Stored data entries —

[Start of Attachment]

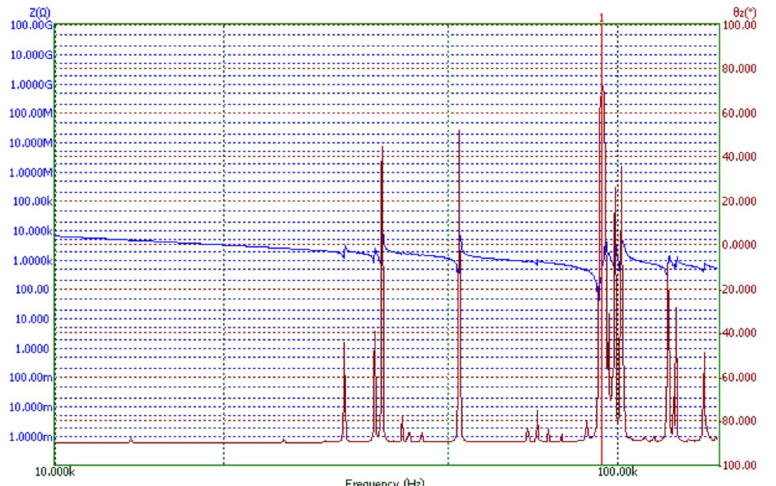
Figure 16. Impedance/phase diagrams of the piezoelectric cylinder. A resonant frequency for driving a transducer is 93.6 kHz.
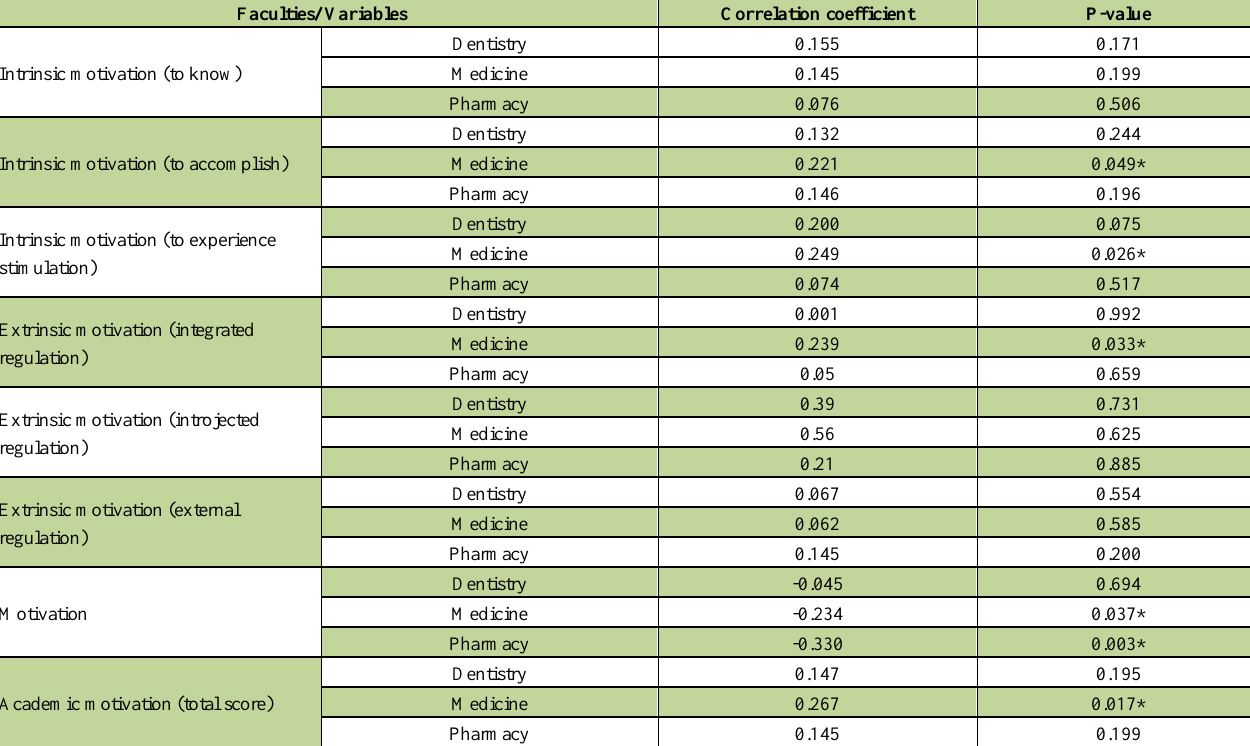
Table 5. Correlation between academic motivation and its subscales with academic achievement in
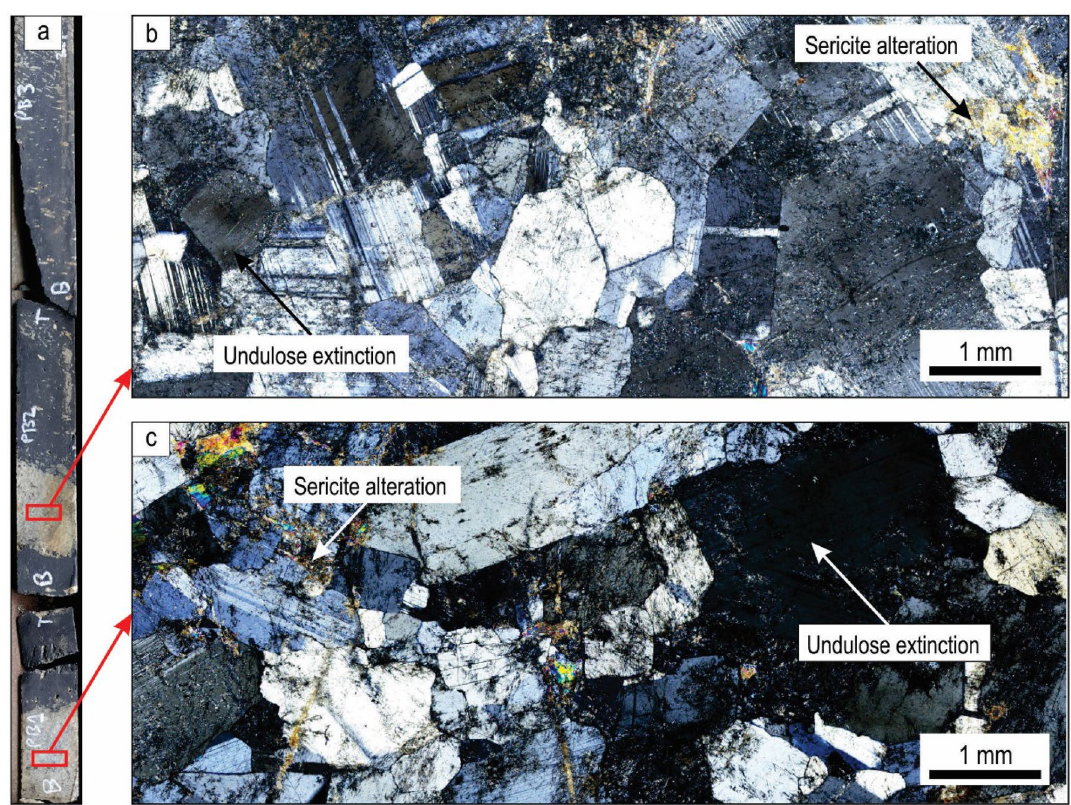
Figure 2. Petrography of footwall anorthosite and anorthosite inclusions in massive magnetitite. (a) Drill core from which samples were collected. The drill core measures about 4.5 cm across. Thin sections of both an inclusion (b) and the footwall anorthosite (c) are shown in crossed polarized light. The two samples are petrographically indistinguishable from each other and are both characterized by the near-absence of any primocrysts other than plagioclase, a similar degree of deformation in the form of undulose extinction, a seriate fabric and some degree of sericite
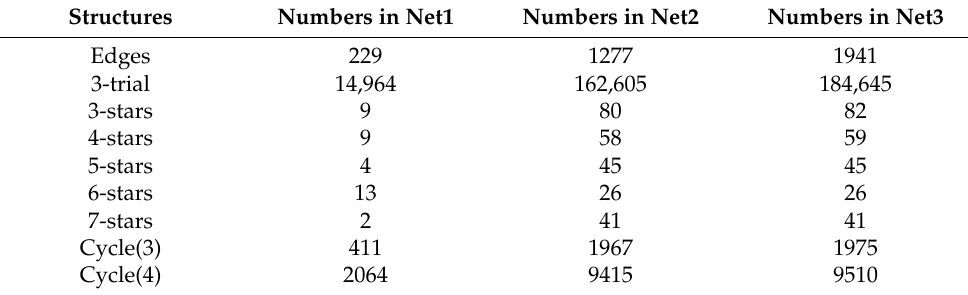
Table 5. Numbers of network structures.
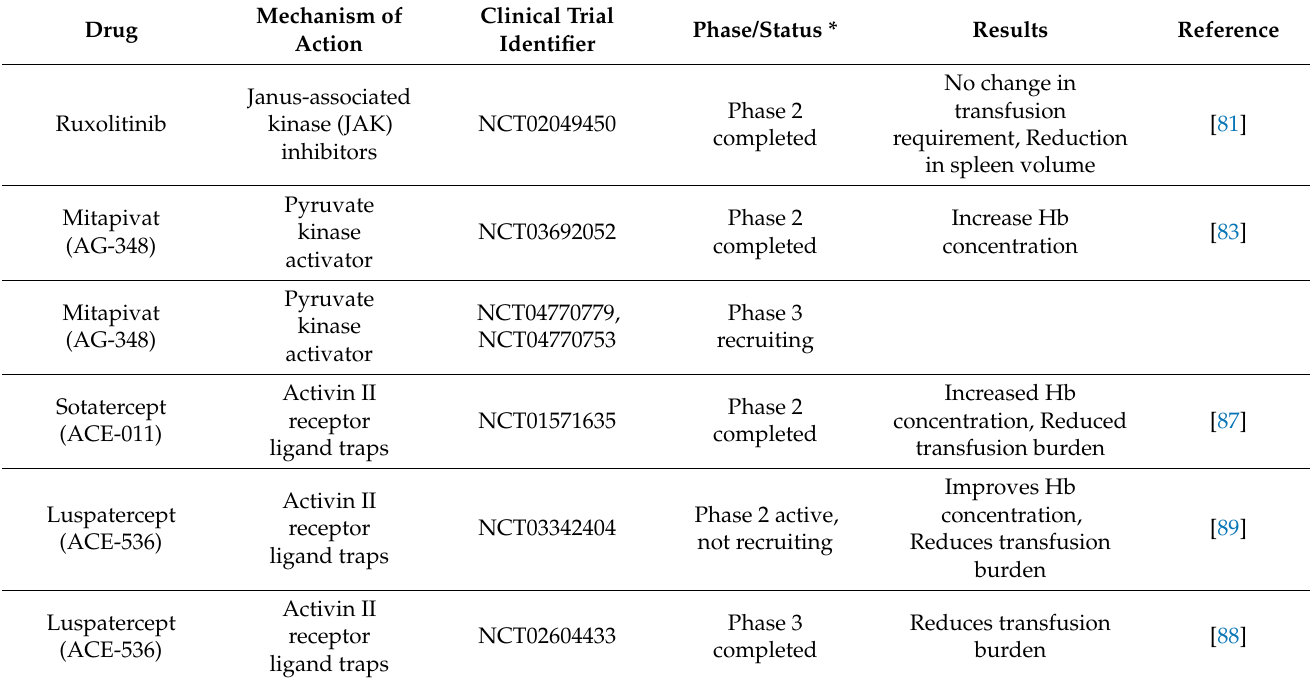
Table 1. Novel therapeutic drugs targeting ineffective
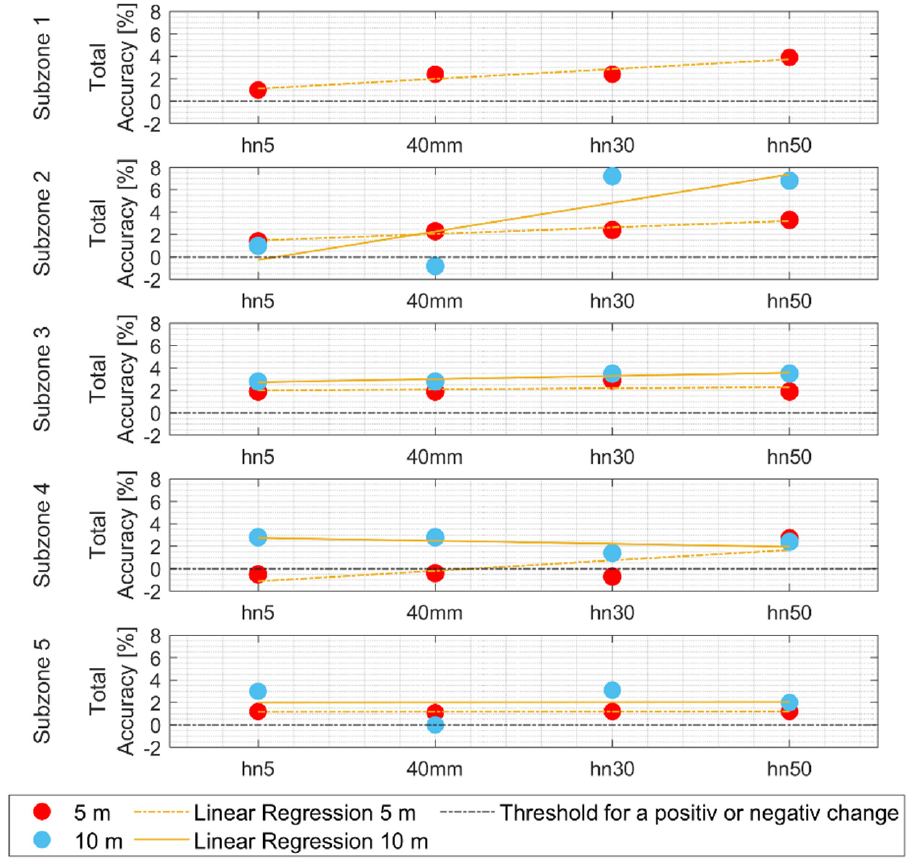
Figure 8. Total accuracy for different rainfall events (hN5 = 31.6 mm/h, hN30 = 47.5 mm/h, hN50 = 52 mm/h).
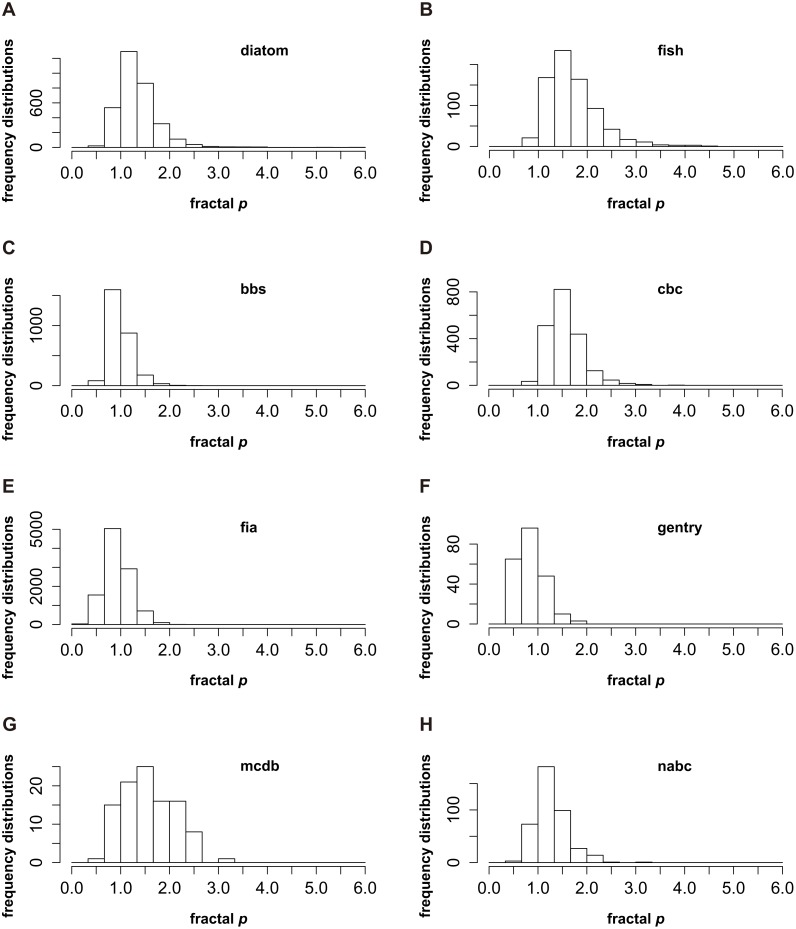
The frequency distributions of the fractal p (Su, 2016) for eight datasets (named “fish”, “diatom”, “nabc”, “mcdb”, “gentry”, “fia”, “cbc” and “bbs”) from two sources (Baldridge et al., 2016a; Baldridge et al., 2016b; Passy, 2016a; Passy, 2016b).The peaks of p frequencies for eight groups are not exactly the same. It could be from 0.67 to 1 (C, E and F), from 1 to 1.33 (A and H) and from 1.33 to 1.67 (B, D and G). However, the consensus of the p frequencies for every group is very clear. The fractal p mostly appears close to 1, and it is rare that p is far greater than 1 or very near 0.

[End of Attachment]

Work required — Report all lines of the data above that include the string "Figure".

Output below —
Figure 16. Impedance/phase diagrams of the piezoelectric cylinder. A resonant frequency for driving a transducer is 93.6 kHz.
Figure 2. Petrography of footwall anorthosite and anorthosite inclusions in massive magnetitite. (a) Drill core from which samples were collected. The drill core measures about 4.5 cm across. Thin sections of both an inclusion (b) and the footwall anorthosite (c) are shown in crossed polarized light. The two samples are petrographically indistinguishable from each other and are both characterized by the near-absence of any primocrysts other than plagioclase, a similar degree of deformation in the form of undulose extinction, a seriate fabric and some degree of sericite
Figure 8. Total accuracy for different rainfall events (hN5 = 31.6 mm/h, hN30 = 47.5 mm/h, hN50 = 52 mm/h).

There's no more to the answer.